▶ [TASK ITEM] Transcribe each of the records below exactly, excluding all pictures.

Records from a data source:
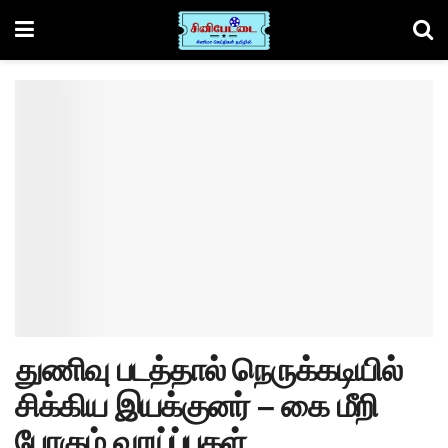
துணிவு படத்தால் நெருக்கடியில்
சிக்கிய இயக்குனர் – கை மீறி
போகும் வாய்ப்புகள்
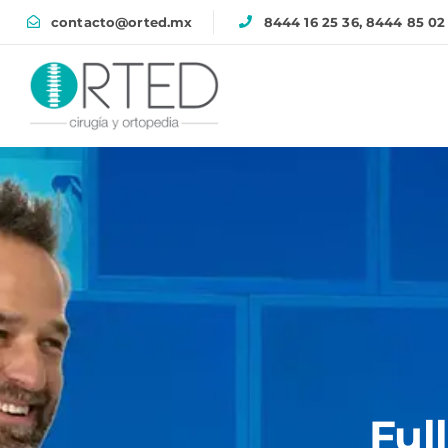
contacto@orted.mx
8444 16 25 36, 8444 85 02
Ful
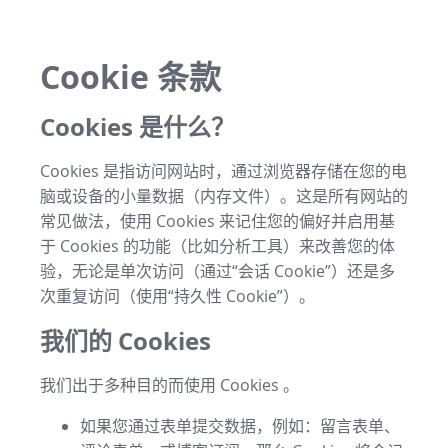
Cookie 条款
Cookies 是什么？
Cookies 是指访问网站时，通过浏览器存储在您的电
脑或设备的小量数据（内存文件）。这是所有网站的
常见做法，使用 Cookies 来记住您的偏好并启用基
于 Cookies 的功能（比如分析工具）来改善您的体
验，无论是单次访问（通过“会话 Cookie”）还是多
次重复访问（使用“持久性 Cookie”）。
我们的 Cookies
我们出于多种目的而使用 Cookies 。
如果您通过表单提交数据，例如：留言表单、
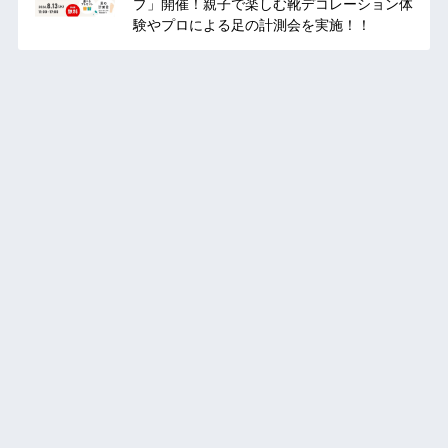
プ」開催！親子で楽しむ靴デコレーション体
験やプロによる足の計測会を実施！！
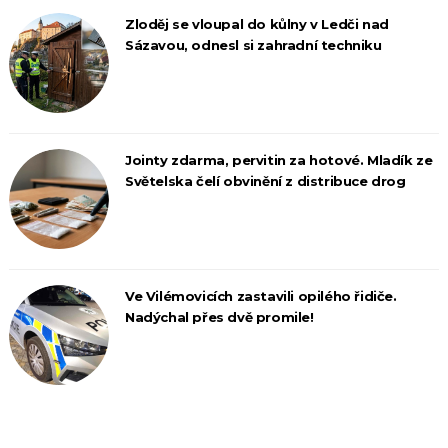
Zloděj se vloupal do kůlny v Ledči nad
Sázavou, odnesl si zahradní techniku
Jointy zdarma, pervitin za hotové. Mladík ze
Světelska čelí obvinění z distribuce drog
Ve Vilémovicích zastavili opilého řidiče.
Nadýchal přes dvě promile!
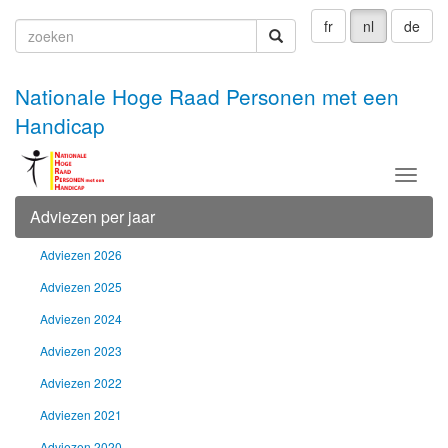
fr
nl
de
zoeken
zoeken
Nationale Hoge Raad Personen met een
Handicap
Menu
Adviezen per jaar
Adviezen 2026
Adviezen 2025
Adviezen 2024
Adviezen 2023
Adviezen 2022
Adviezen 2021
Adviezen 2020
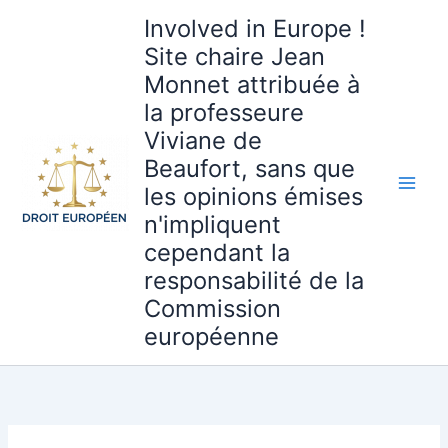
Aller
Involved in Europe !
au
Site chaire Jean
contenu
Monnet attribuée à
la professeure
Viviane de
Beaufort, sans que
les opinions émises
n'impliquent
cependant la
responsabilité de la
Commission
européenne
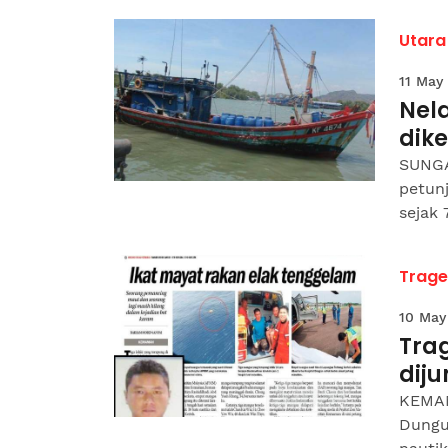
Utara
11 May
Nel
dik
SUNGA
petunj
sejak 
Trage
10 May
Tra
dij
KEMAM
Dungun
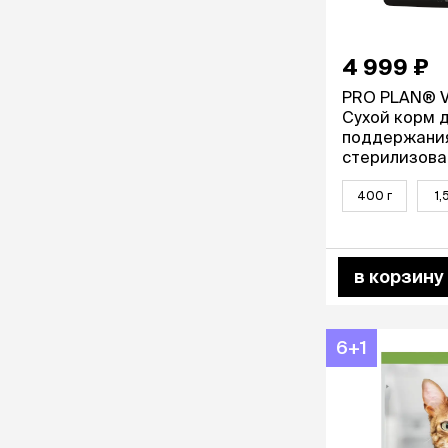
4 999 ₽
PRO PLAN® Vi
Cухой корм 
поддержания
стерилизова
кошек, с лосо
400 г
1,
в корзину
6+1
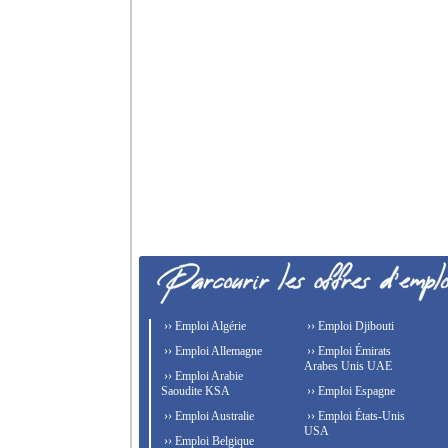
›› Emploi Algérie
›› Emploi Djibouti
›› Emploi Allemagne
›› Emploi Émirats
Arabes Unis UAE
›› Emploi Arabie
Saoudite KSA
›› Emploi Espagne
›› Emploi Australie
›› Emploi États-Unis
USA
›› Emploi Belgique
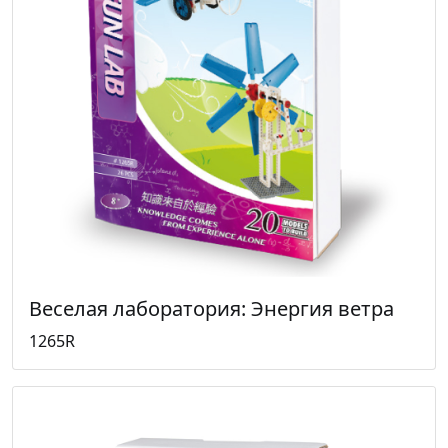
Веселая лаборатория: Энергия ветра
1265R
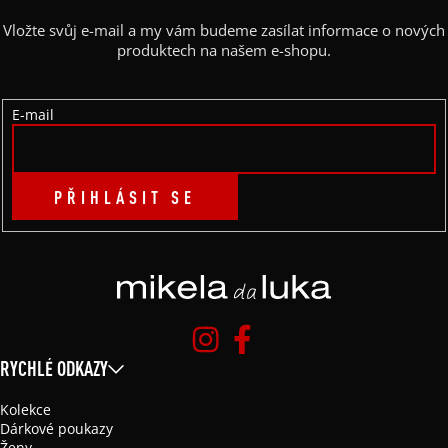
A
Vložte svůj e-mail a my vám budeme zasílat informace o nových
T
produktech na našem e-shopu.
Í
E-mail
PŘIHLÁSIT SE
RYCHLÉ ODKAZY
Kolekce
Dárkové poukazy
Ženy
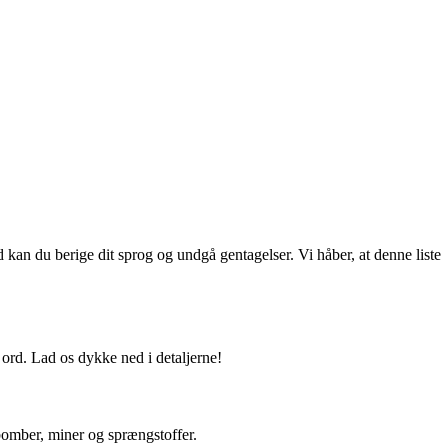
 kan du berige dit sprog og undgå gentagelser. Vi håber, at denne liste
 ord. Lad os dykke ned i detaljerne!
 bomber, miner og sprængstoffer.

▶ [OUTPUT FOR THIS EXERCISE]
துணிவு படத்தால் நெருக்கடியில்
சிக்கிய இயக்குனர் – கை மீறி
போகும் வாய்ப்புகள்
contacto@orted.mx
8444 16 25 36, 8444 85 02
Ful
Cookie 条款
Cookies 是什么？
Cookies 是指访问网站时，通过浏览器存储在您的电
脑或设备的小量数据（内存文件）。这是所有网站的
常见做法，使用 Cookies 来记住您的偏好并启用基
于 Cookies 的功能（比如分析工具）来改善您的体
验，无论是单次访问（通过“会话 Cookie”）还是多
次重复访问（使用“持久性 Cookie”）。
我们的 Cookies
我们出于多种目的而使用 Cookies 。
如果您通过表单提交数据，例如：留言表单、
プ」開催！親子で楽しむ靴デコレーション体
験やプロによる足の計測会を実施！！
Zloděj se vloupal do kůlny v Ledči nad
Sázavou, odnesl si zahradní techniku
Jointy zdarma, pervitin za hotové. Mladík ze
Světelska čelí obvinění z distribuce drog
Ve Vilémovicích zastavili opilého řidiče.
Nadýchal přes dvě promile!
fr
nl
de
zoeken
zoeken
Nationale Hoge Raad Personen met een
Handicap
Menu
Adviezen per jaar
Adviezen 2026
Adviezen 2025
Adviezen 2024
Adviezen 2023
Adviezen 2022
Adviezen 2021
Adviezen 2020
Aller
Involved in Europe !
au
Site chaire Jean
contenu
Monnet attribuée à
la professeure
Viviane de
Beaufort, sans que
les opinions émises
n'impliquent
cependant la
responsabilité de la
Commission
européenne
Utara
11 May
Nel
dik
SUNGA
petunj
sejak 
Trage
10 May
Tra
dij
KEMAM
Dungun
4 999 ₽
PRO PLAN® Vi
Cухой корм 
поддержания
стерилизова
кошек, с лосо
400 г
1,
в корзину
6+1
›› Emploi Algérie
›› Emploi Djibouti
›› Emploi Allemagne
›› Emploi Émirats
Arabes Unis UAE
›› Emploi Arabie
Saoudite KSA
›› Emploi Espagne
›› Emploi Australie
›› Emploi États-Unis
USA
›› Emploi Belgique
Веселая лаборатория: Энергия ветра
1265R
A
Vložte svůj e-mail a my vám budeme zasílat informace o nových
T
produktech na našem e-shopu.
Í
E-mail
PŘIHLÁSIT SE
RYCHLÉ ODKAZY
Kolekce
Dárkové poukazy
Ženy
 kan du berige dit sprog og undgå gentagelser. Vi håber, at denne liste
 ord. Lad os dykke ned i detaljerne!
 bomber, miner og sprængstoffer.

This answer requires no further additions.